Tribloom Contract metadata panel

* A side note about mandatory associations. You really, really don't want to make the target of your association mandatory in your model unless you plan to populate it programmatically. (This is an Alfresco thing, not an RM thing.) If you make the target mandatory in the model and then try to upload a file of Tribloom Contract type, Alfresco will throw an error and not allow you to upload the file. The problem is that the target of the association isn't populated since the user hasn't had a chance to go into the Edit Metadata page and set it yet, but the model says the value is mandatory. Alfresco throws its hands in the air and says NO I CAN'T DO THIS and you can't upload your file. Instead of setting the association target as mandatory in the model, a better choice is to set the association as mandatory in your form config appearance section. This is probably the behavior you want anyway: once the user goes into the Edit Metadata page, the association target must be populated before the metadata can be saved. This is the behavior I want with the Contract Owner association, at any rate**.

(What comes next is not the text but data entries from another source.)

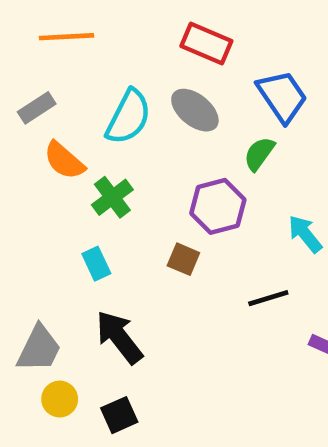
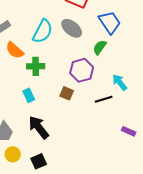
green cross: (112, 197) -> (36, 66), turned 36
black line: (268, 298) -> (104, 99), moved

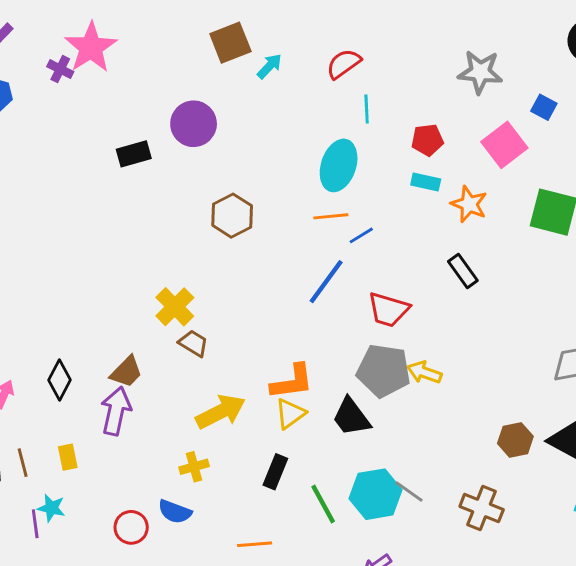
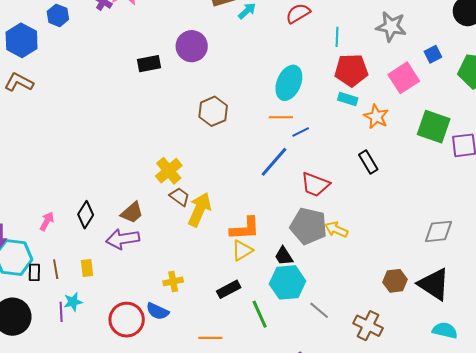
blue square: (544, 107) -> (433, 54), turned 30
cyan line: (367, 109) -> (337, 37), moved
red pentagon: (427, 140) -> (351, 70), size x1.5
purple arrow: (116, 411) -> (123, 239), turned -116
yellow arrow: (221, 412) -> (199, 209), moved, turned -44
black trapezoid: (351, 417) -> (284, 256), size x0.7
black rectangle: (275, 472) -> (229, 289), turned 35
cyan hexagon: (376, 494) -> (287, 282), moved
cyan star: (51, 508) -> (73, 302), turned -30
red circle: (131, 527) -> (127, 320), size x1.5

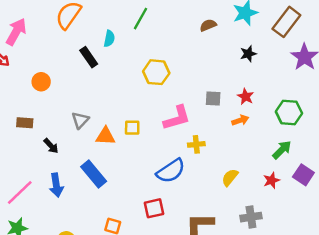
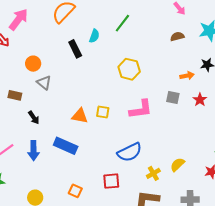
gray triangle: (80, 120) -> (44, 83), moved, turned -42
orange arrow: (240, 120) -> (187, 76), moved
yellow cross: (196, 144) -> (153, 173), moved, turned -32
blue rectangle: (94, 174) -> (66, 146), turned -35

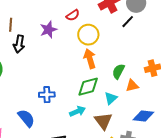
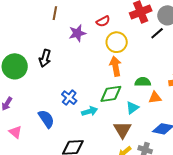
brown line: (11, 25) -> (55, 13), moved
black arrow: (19, 44) -> (45, 58), moved
green semicircle: (118, 71) -> (143, 82), turned 56
blue cross: (47, 95) -> (69, 98), turned 35
cyan arrow: (77, 111) -> (90, 111), moved

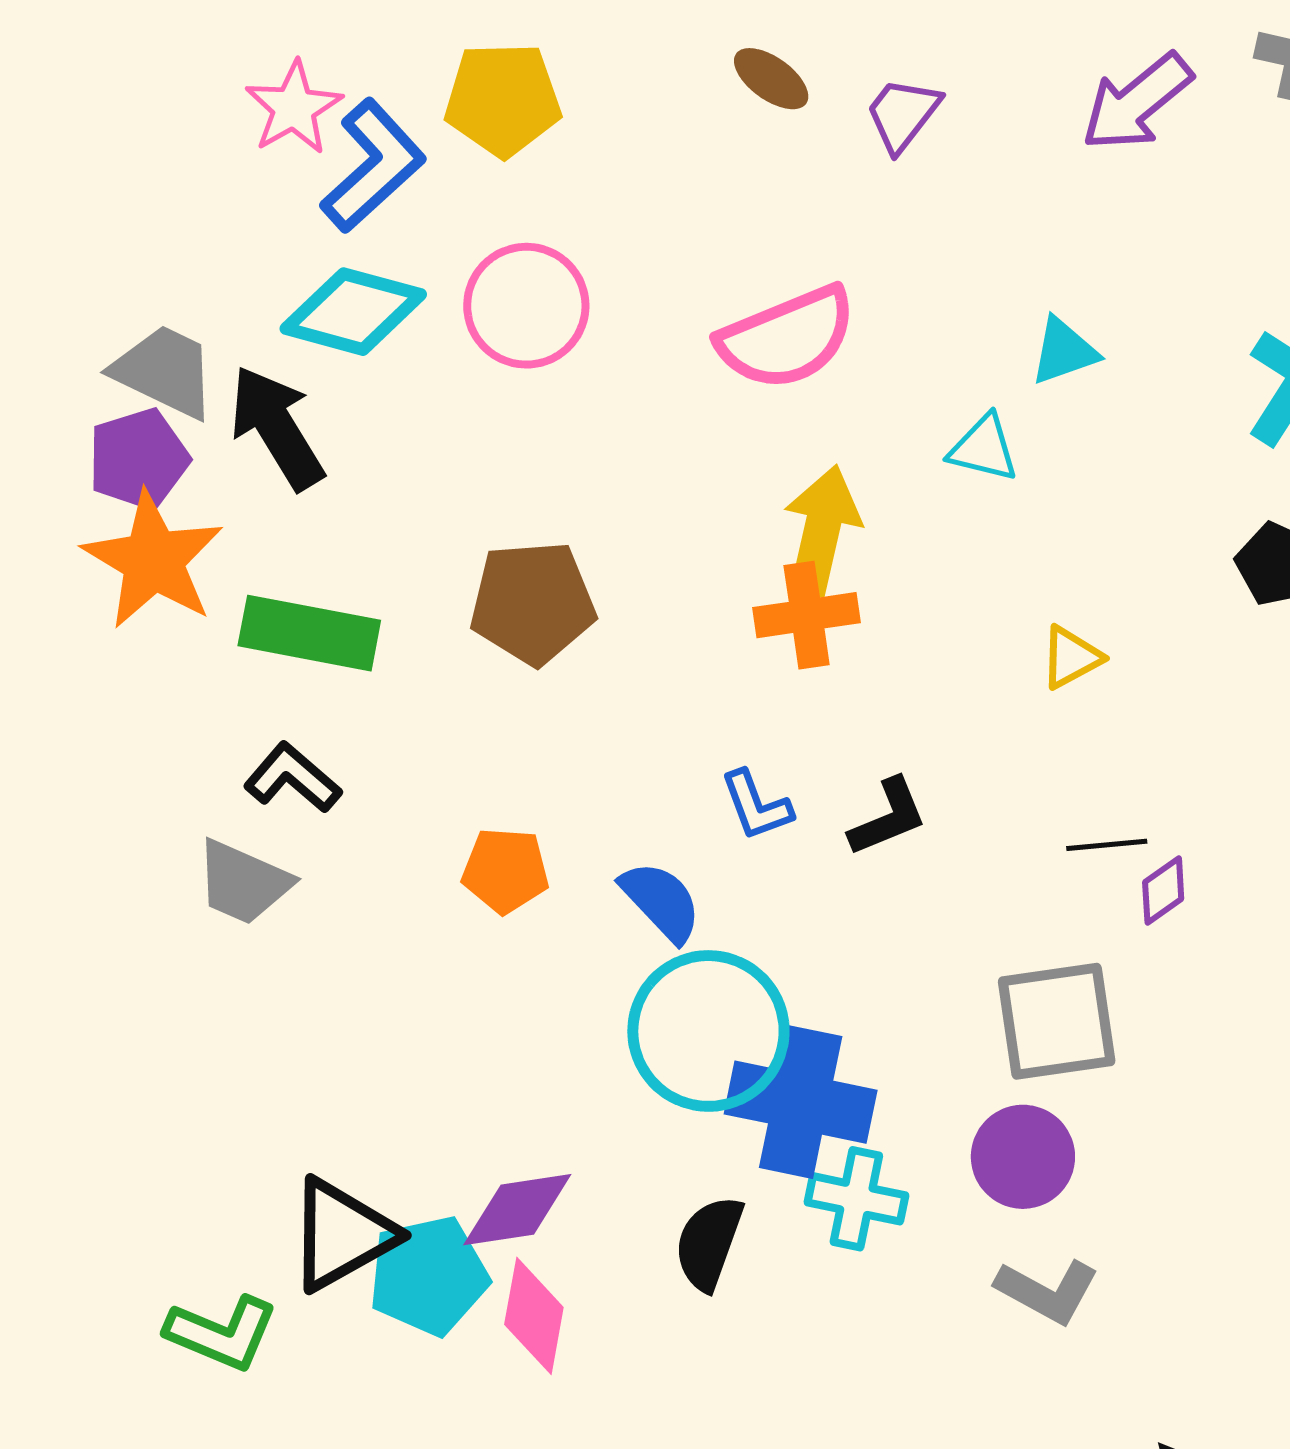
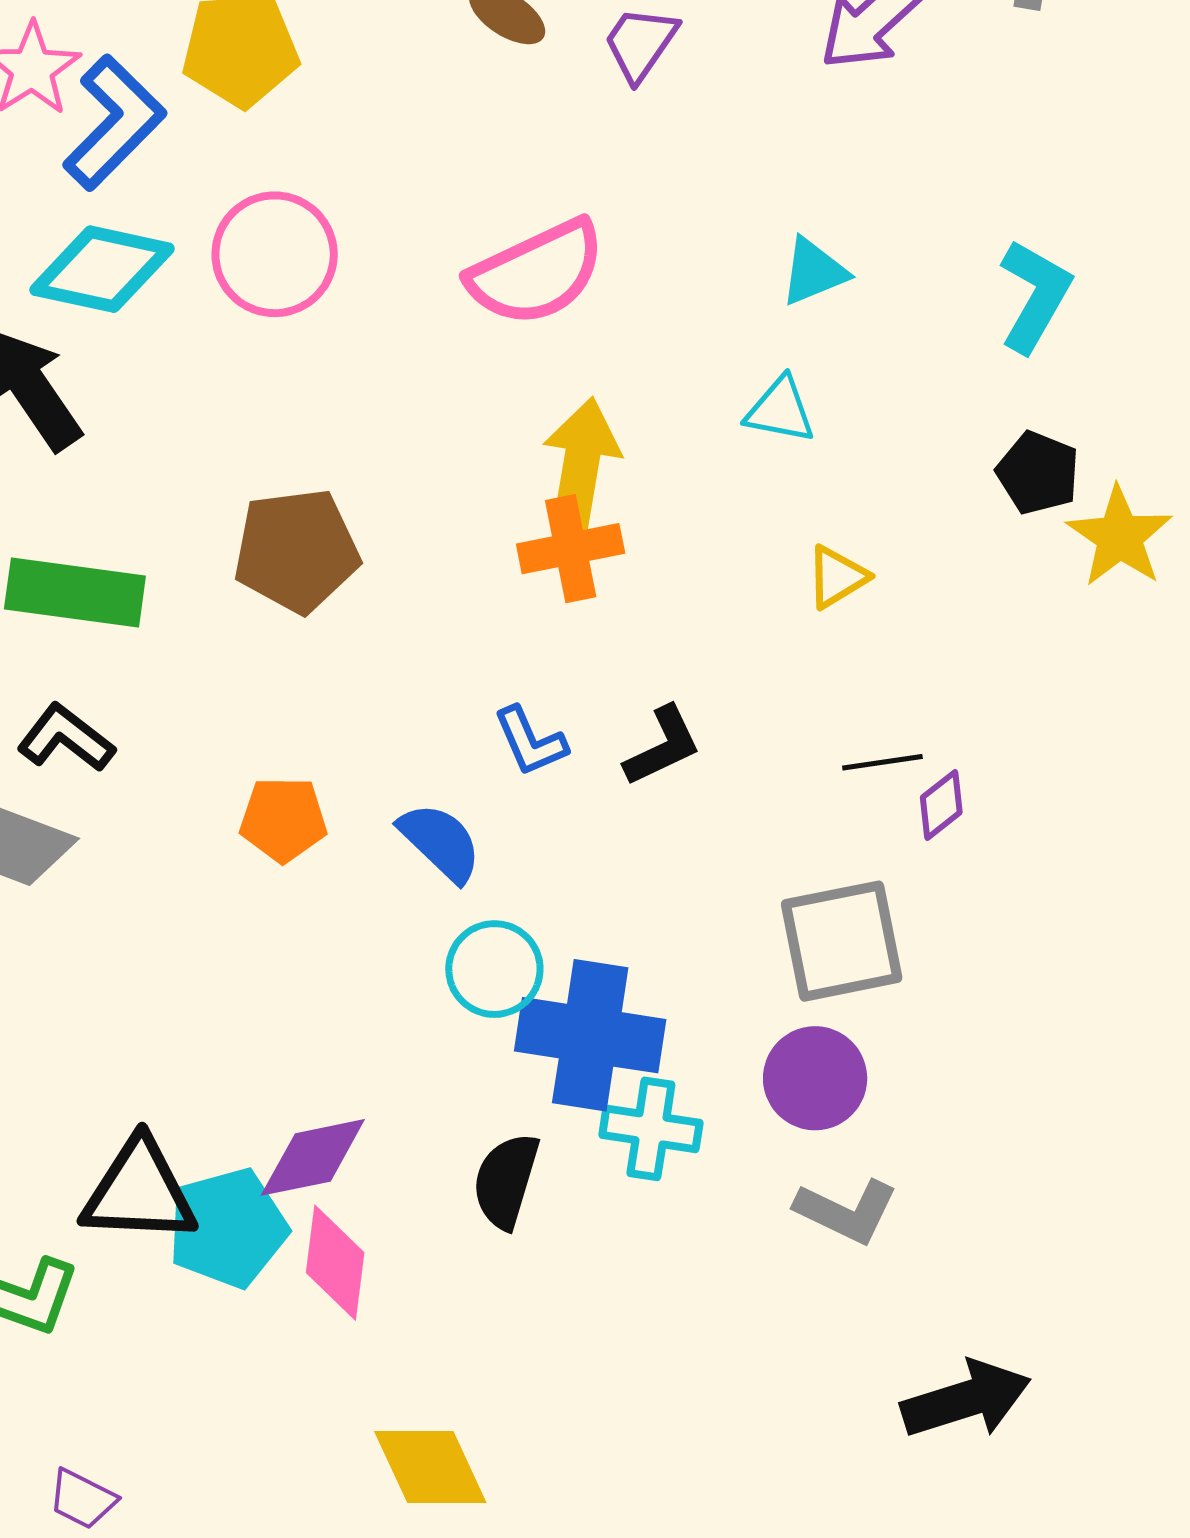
cyan triangle: (984, 448) -> (780, 410), moved
cyan circle: (708, 1031) -> (494, 969), size x0.6
black triangle: (342, 1235) -> (139, 1191), turned 35

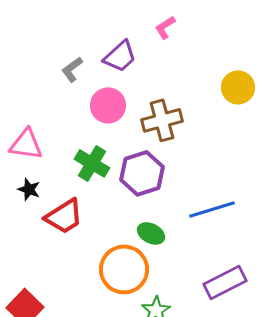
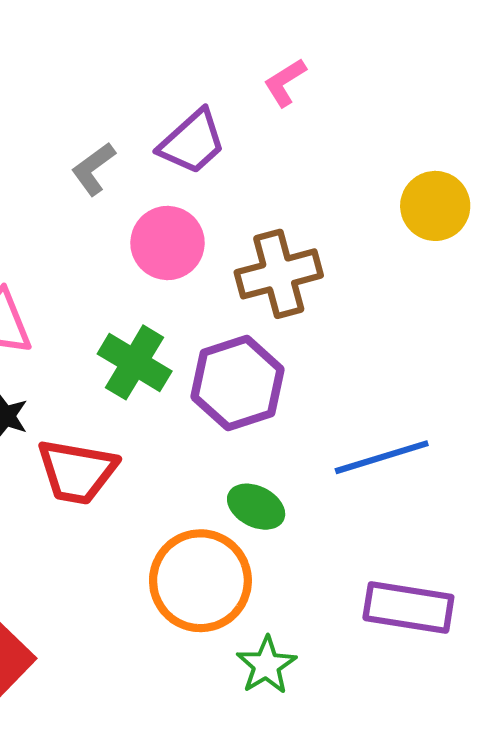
red trapezoid: (64, 216) -> (77, 472), turned 42
purple rectangle: (225, 282) -> (408, 608), turned 36

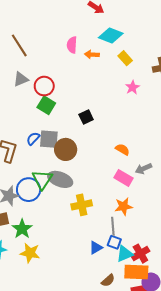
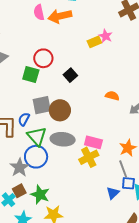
orange arrow: (92, 54) -> (60, 16), size x1.6
yellow rectangle: (125, 58) -> (94, 42), moved, turned -56
red circle: (44, 86) -> (43, 58), moved
blue semicircle: (33, 139) -> (24, 119), moved
pink rectangle: (124, 178) -> (93, 142), moved
green triangle: (42, 180) -> (37, 136), moved

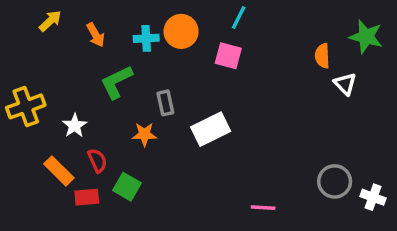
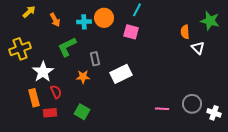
yellow cross: (26, 106) -> (20, 49), moved
white star: (75, 126) -> (43, 72), size x1.5
orange rectangle: (59, 171) -> (34, 98), turned 30
green square: (127, 187) -> (82, 112), moved
pink line: (263, 208) -> (162, 109), moved

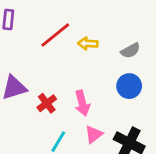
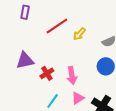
yellow arrow: (88, 44) -> (79, 34), turned -56

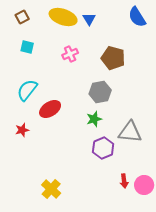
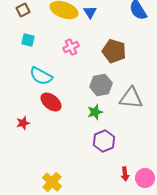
cyan semicircle: (27, 90) -> (41, 76), moved, turned -100
red ellipse: (50, 109) -> (51, 102), turned 70
gray triangle: (130, 132) -> (131, 98), moved

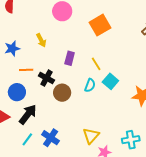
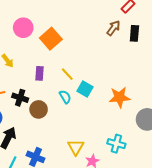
orange square: (100, 25) -> (51, 39), moved
cyan semicircle: (90, 85) -> (65, 97), turned -40
cyan cross: (131, 140) -> (116, 144), turned 36

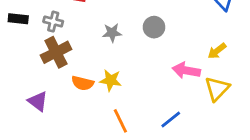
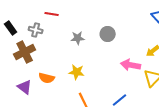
black rectangle: (18, 19) -> (11, 28), turned 48
brown cross: (56, 52) -> (25, 52), moved
orange semicircle: (83, 83) -> (47, 78), moved

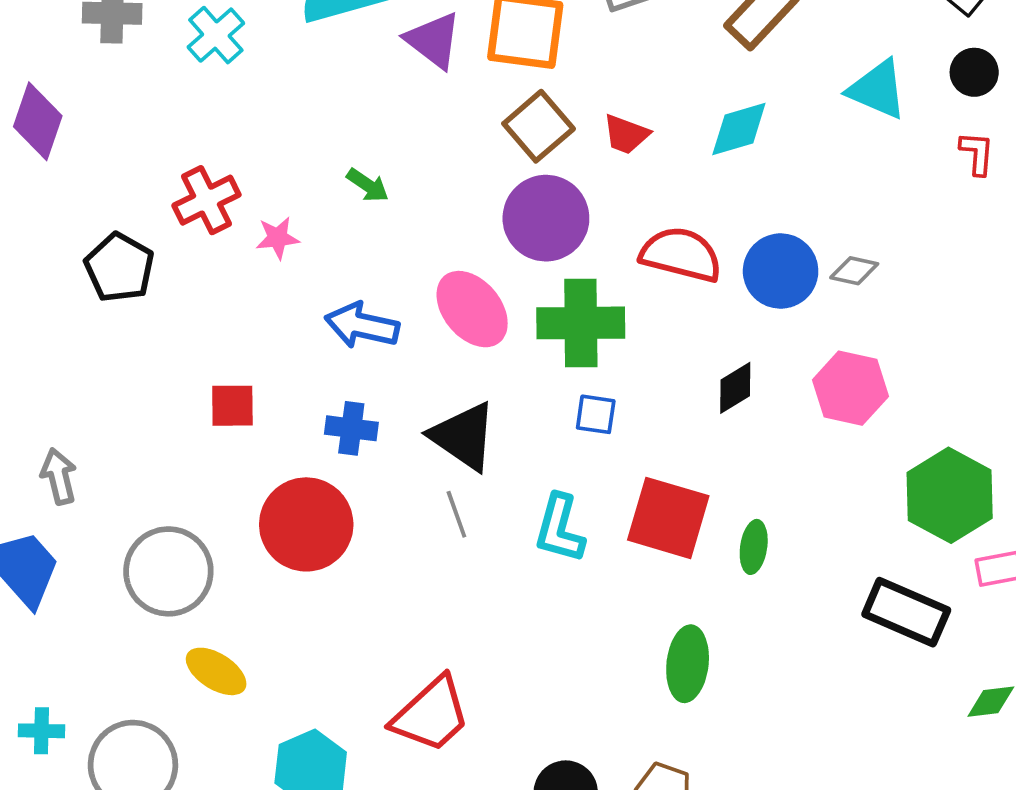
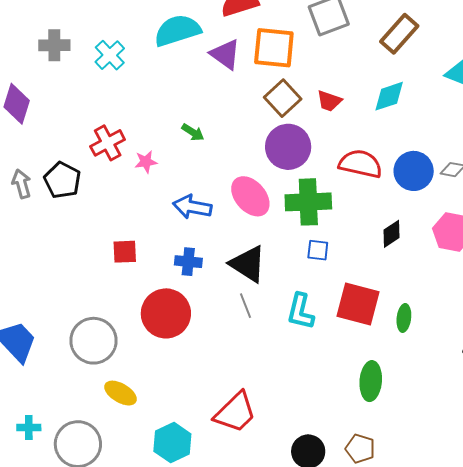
gray arrow: (59, 476) -> (22, 184), moved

** One small caveat here: if you set the association as mandatory in Share rather than the model, technically you'll still be able to declare a file as a record without that association being populated. For example, before we made the Contract Owner field visible via our custom form config file, we were able to declare a file as a record without it having a Contract Owner value. However, as long as the association shows up in the Edit Metadata page, Share won't let you save the metadata without the association being populated. Therefore you won't actually be able to declare the file as a record without the association being populated.

Now you're really done

If you followed the steps outlined in this blog post, you now have an Alfresco RM 2.0 installation that allows users to add a custom record type of Tribloom Contract to their file plan. This custom record type has three properties, including one that is mandatory, one that is read-only, and one that is displayed as a select control in the form, and it also has an association to cm:person. You've learned how to load the model containing your custom record type as well as NOT load the default dod5015 model, and you've learned how to configure Share to display the properties and association for your custom record type in the Edit Metadata page.

If you need more custom record types, just create additional aspects in your model file and add the necessary set entries and any other form configuration to your form config file to ensure that the custom properties for each record type appear in the Edit Metadata. You can handle associations, mandatory properties, select controls populated by constraints, and read-only properties.

In order to use these changes in the real world instead of just playing around with them inside of Tomcat, you'll want to store them in source control and package them up as amps that you can deploy on top of an Alfresco RM 2.0 installation, of course, but the important thing is that now you know what changes you need to make.

From here on out, you're in complete control of what record types show up in your Alfresco RM 2.0 world.